Vaccination against severe acute respiratory syndrome coronavirus-2 (SARS-CoV-2) is critical to combat the COVID-19 pandemic. Recently, several reports have surfaced indicating autoimmune hepatitis (AIH)-like conditions post-COVID-19 vaccination, not observed during clinical trials. Liver injury has been observed with both vector- and messenger ribonucleic acid (mRNA)-based vaccines with a varying period of vaccination-to-symptom onset.
Autoimmune serological tests revealed mild hyperglobulinemia, antinuclear antibodies (ANA), and borderline positivity for anti-mitochondrial M2 antibody (AMA-M2) and anti-smooth muscle antibodies, while anti-liver kidney microsomal (LKM) antibody tests were negative. The liver biopsy revealed interface hepatitis with moderate lymphoplasmacytic infiltrate and lobular necrotic and apoptotic foci. These clinical findings were consistent with a probable AIH, and the treatment was 9 mg of budesonide/day. In the ensuing weeks, levels of liver enzymes dropped, and another relapse occurred after 39 days of therapy initiation, controlled by systemic steroids and ursodeoxycholic acid.
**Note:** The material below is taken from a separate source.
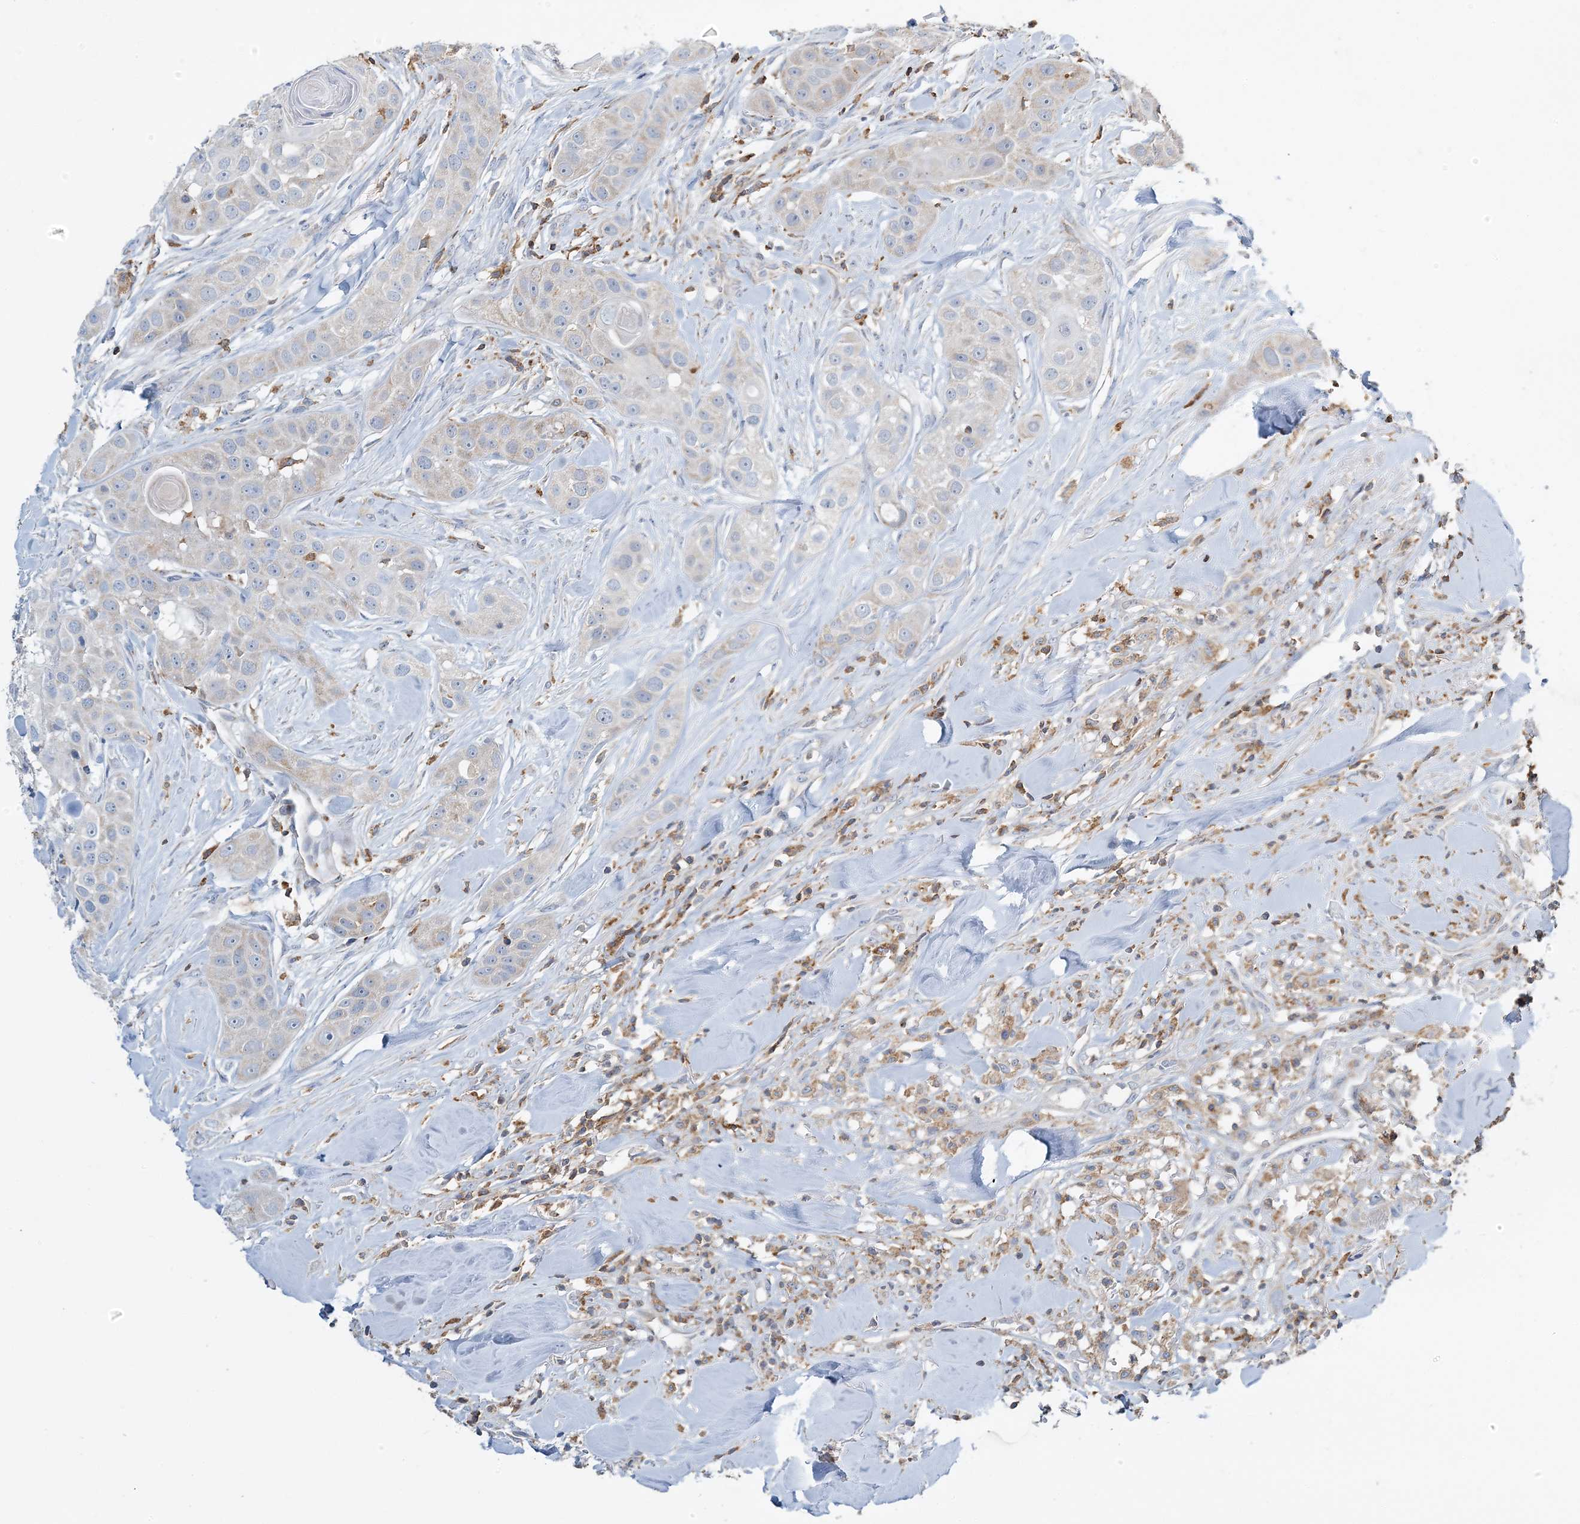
{"staining": {"intensity": "weak", "quantity": "<25%", "location": "cytoplasmic/membranous"}, "tissue": "head and neck cancer", "cell_type": "Tumor cells", "image_type": "cancer", "snomed": [{"axis": "morphology", "description": "Normal tissue, NOS"}, {"axis": "morphology", "description": "Squamous cell carcinoma, NOS"}, {"axis": "topography", "description": "Skeletal muscle"}, {"axis": "topography", "description": "Head-Neck"}], "caption": "The micrograph reveals no significant positivity in tumor cells of head and neck cancer (squamous cell carcinoma).", "gene": "TMLHE", "patient": {"sex": "male", "age": 51}}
The researchers noted a slight increase in peripheral immunoglobulins and intrahepatic enrichment of plasma and B cells. Strikingly, cytotoxic CD8 T cells (CD38-expressing) were the most enriched to the extent that they were the most abundant immune cells in the liver.
These observations implicated T cells as the pathogenic cell type associated with the vaccination-related immune hepatitis as the novel AIH subtype. These findings indicated that vaccination with BNT162b2 might cause immune-mediated hepatitis by vaccine-elicited cellular immunity mechanisms.